→ WHAT IS REQUIRED: Return, without any change, every line from the one containing "Which category has" down to the end of the records, including both.

→ Short-answer chart tasks:
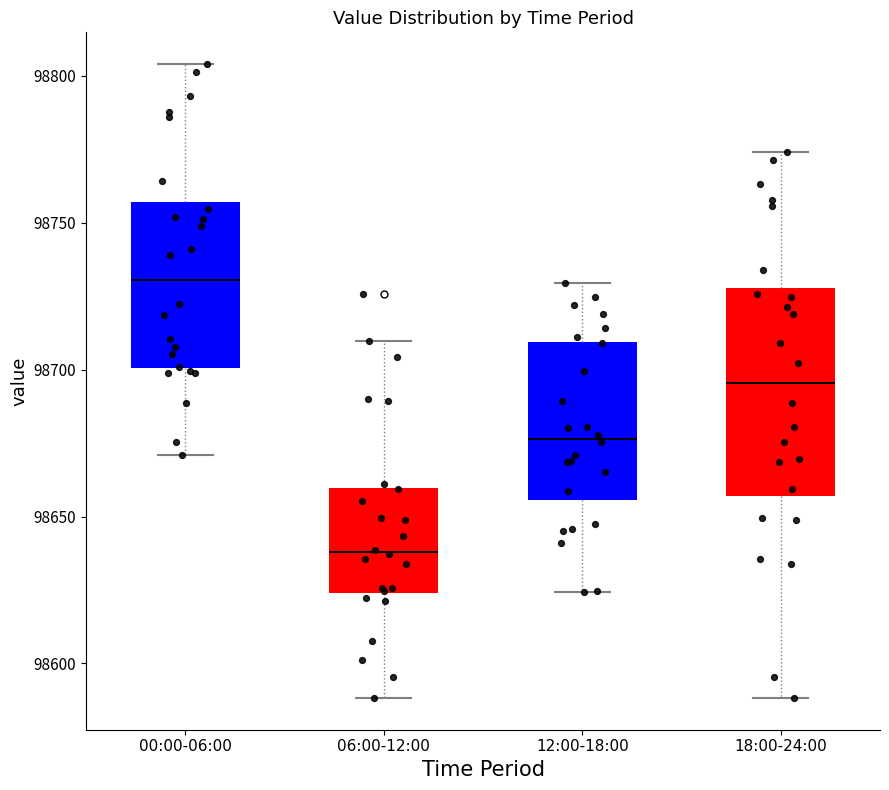

Reading left to right, transcribe this box plot: for each box, give where its median line is, the range the box spans, and where its two whiskers end, as read against the y-axis. The values are not printed on the chart, so give them approximately, as read against the axis.

00:00-06:00: median 98730, box 98700 to 98755, whiskers 98670 to 98805
06:00-12:00: median 98640, box 98625 to 98660, whiskers 98590 to 98710
12:00-18:00: median 98675, box 98655 to 98710, whiskers 98625 to 98730
18:00-24:00: median 98695, box 98655 to 98730, whiskers 98590 to 98775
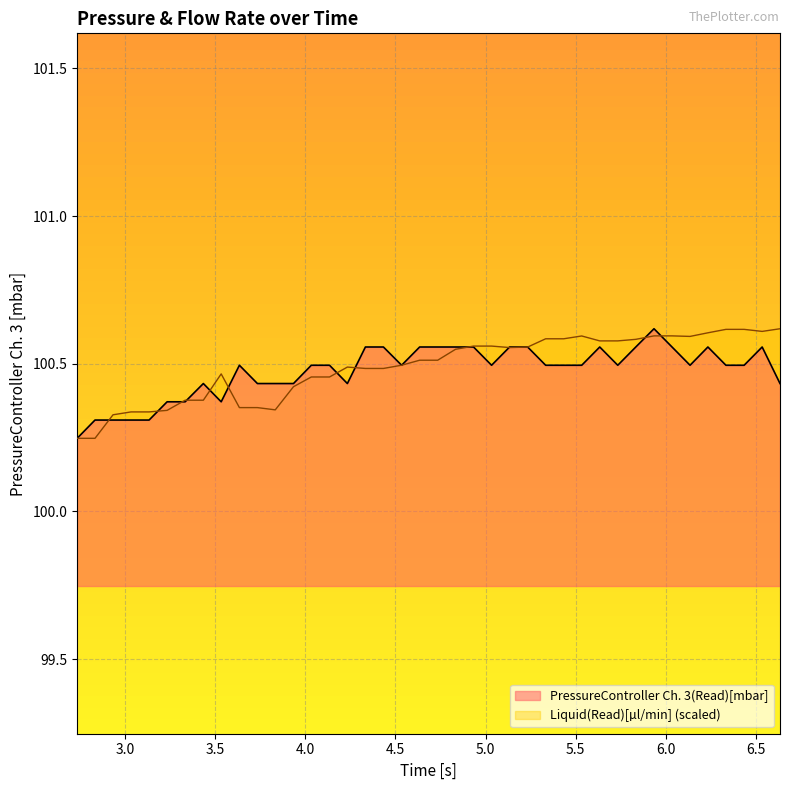

How many lines are shown in the chart?

2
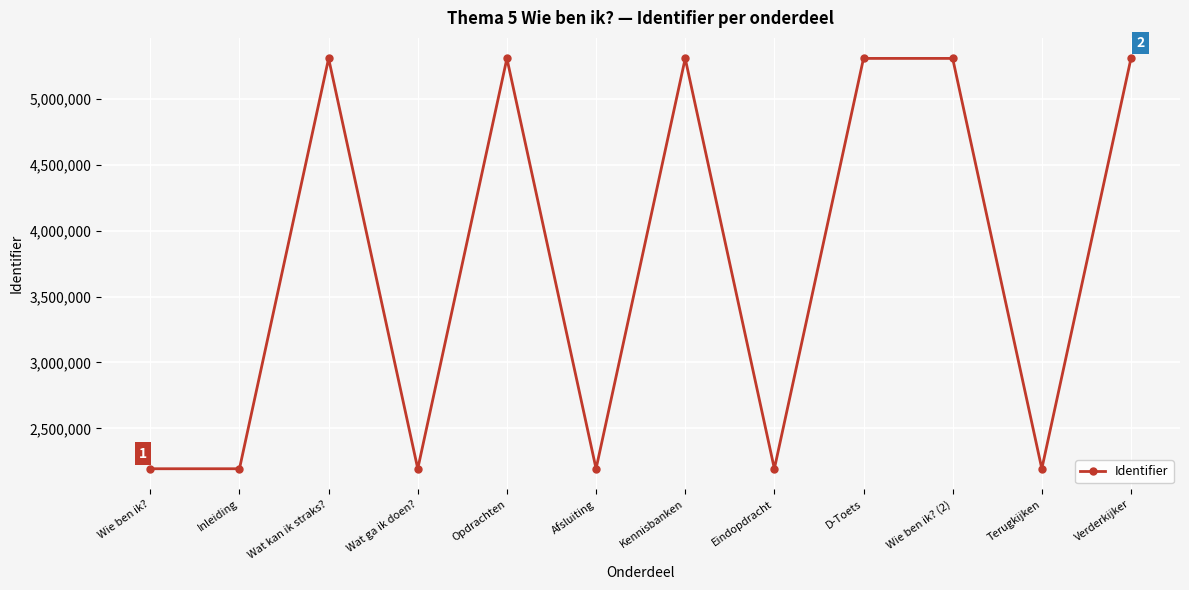

What is the minimum value shown in the chart?

2192753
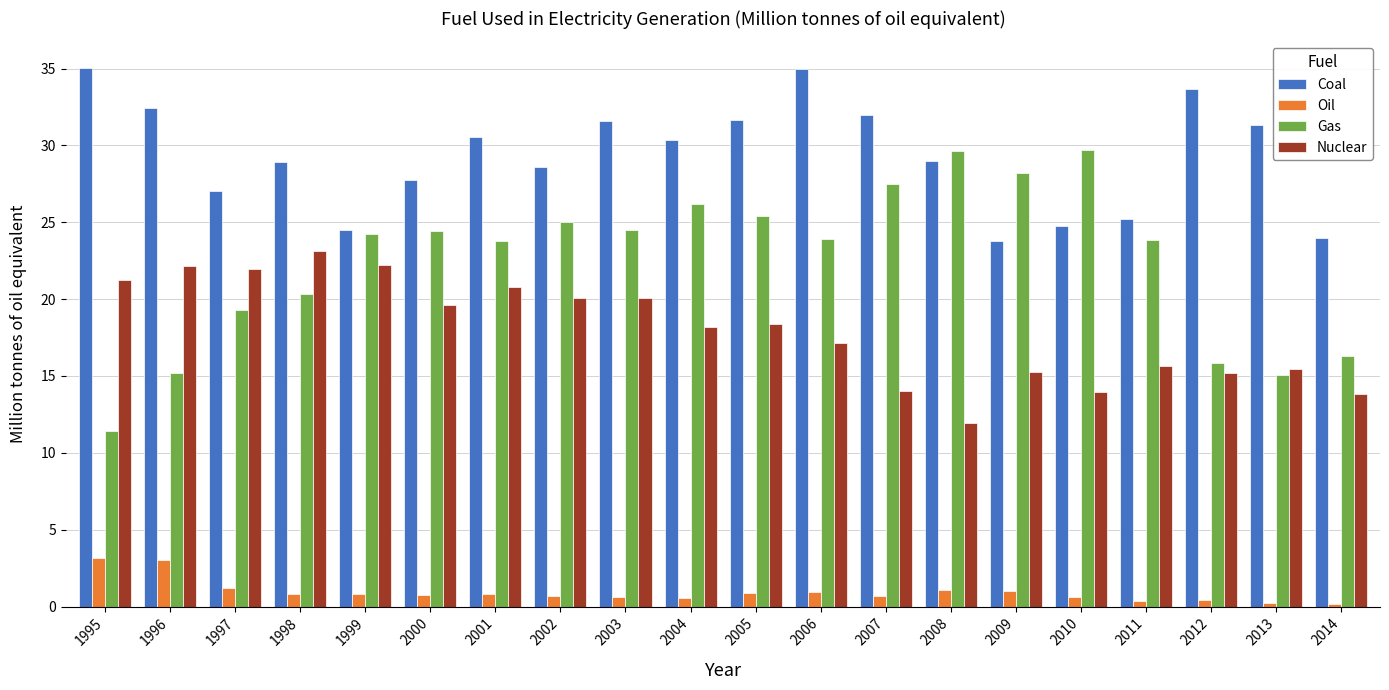

Are the bars horizontal?

No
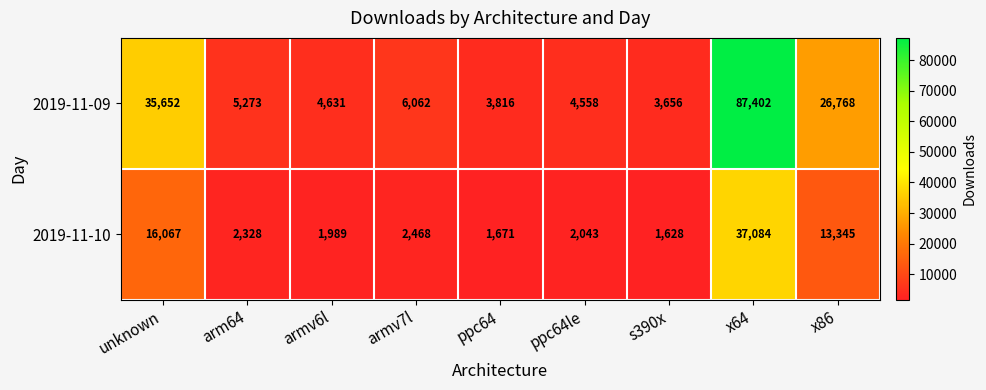

Reading right to left, list all the values displayed in this chart.

2019-11-09: 26768	87402	3656	4558	3816	6062	4631	5273	35652
2019-11-10: 13345	37084	1628	2043	1671	2468	1989	2328	16067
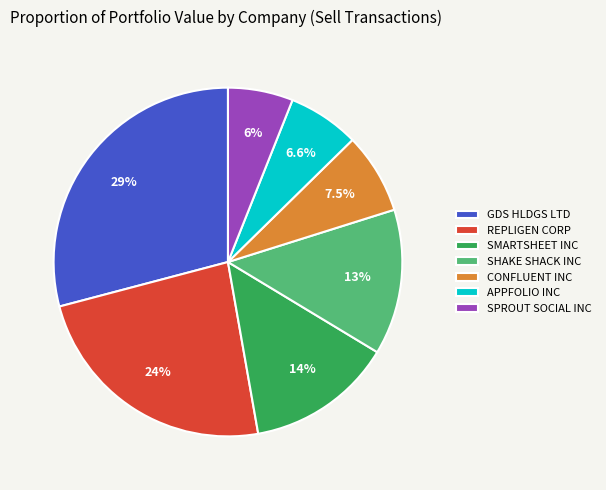

What is the ratio of the value at SPROUT SOCIAL INC to the value at APPFOLIO INC?

0.9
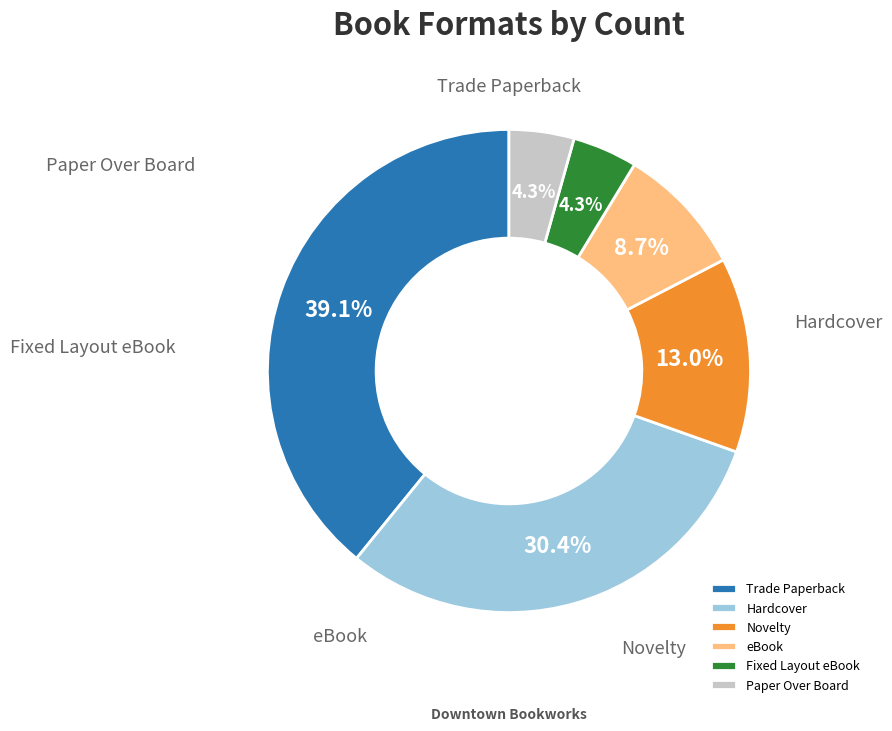

How much of the chart is everything except Novelty?

87.0%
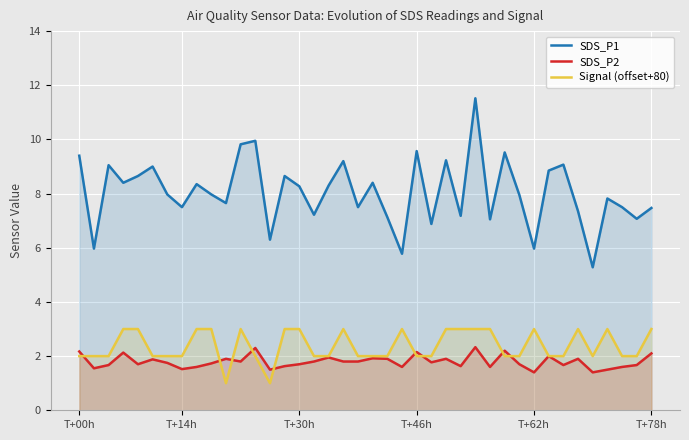

Between T+30h and T+46h, which series saw the biggest shift?

SDS_P1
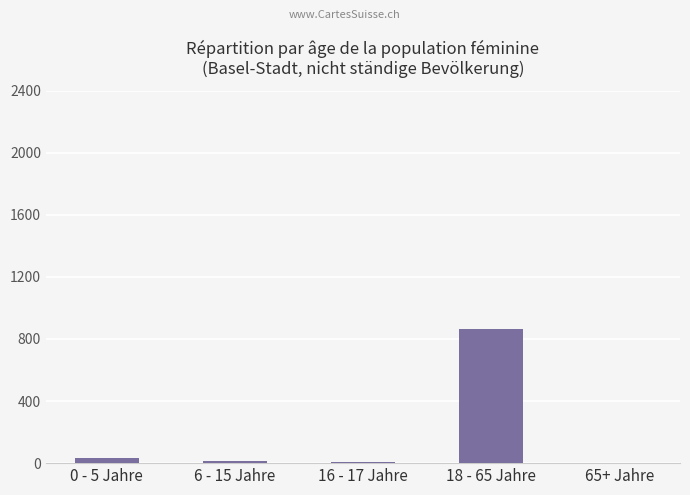

Which category has the highest value across all series?

18 - 65 Jahre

→ TASK OUTPUT:
Which category has the highest value across all series?

18 - 65 Jahre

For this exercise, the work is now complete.